§ RECORDS FOR THIS EXERCISE
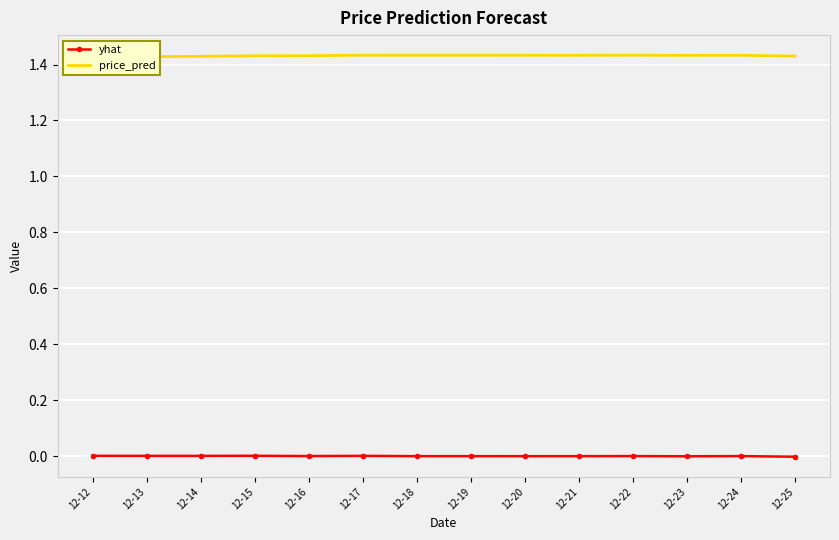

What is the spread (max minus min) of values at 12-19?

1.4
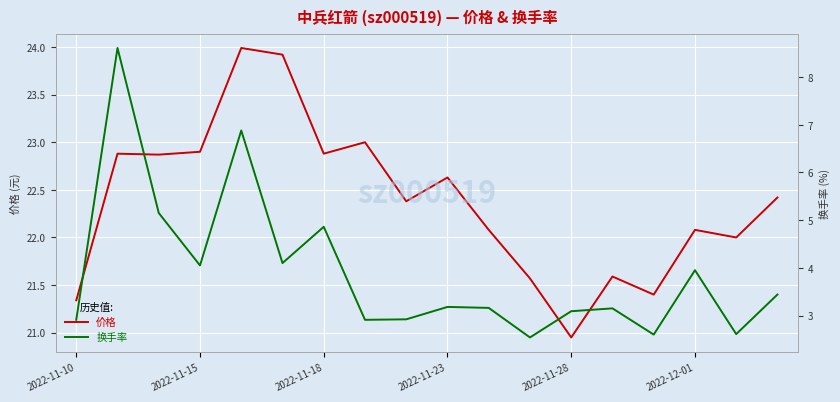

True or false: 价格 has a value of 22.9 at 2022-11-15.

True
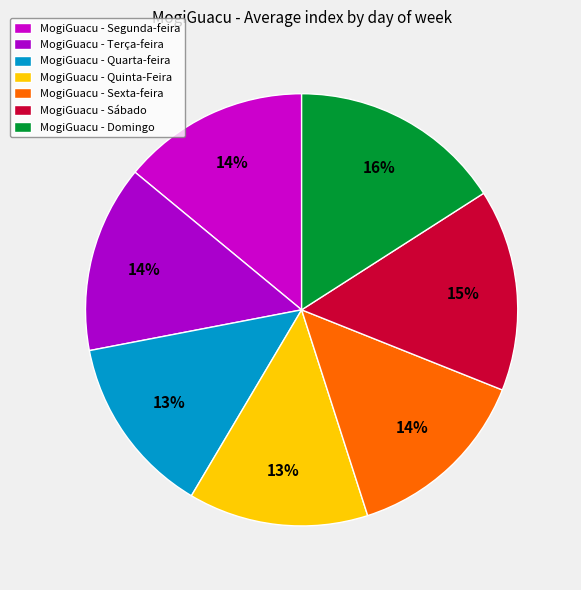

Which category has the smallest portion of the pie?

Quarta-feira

§ WHAT IS BEING ASKED
Reproduce the text lines of all the entries above word for word, leaving out the pictures.

§ SOLUTION TO THE EXERCISE
What is the spread (max minus min) of values at 12-19?

1.4

True or false: 价格 has a value of 22.9 at 2022-11-15.

True

Which category has the smallest portion of the pie?

Quarta-feira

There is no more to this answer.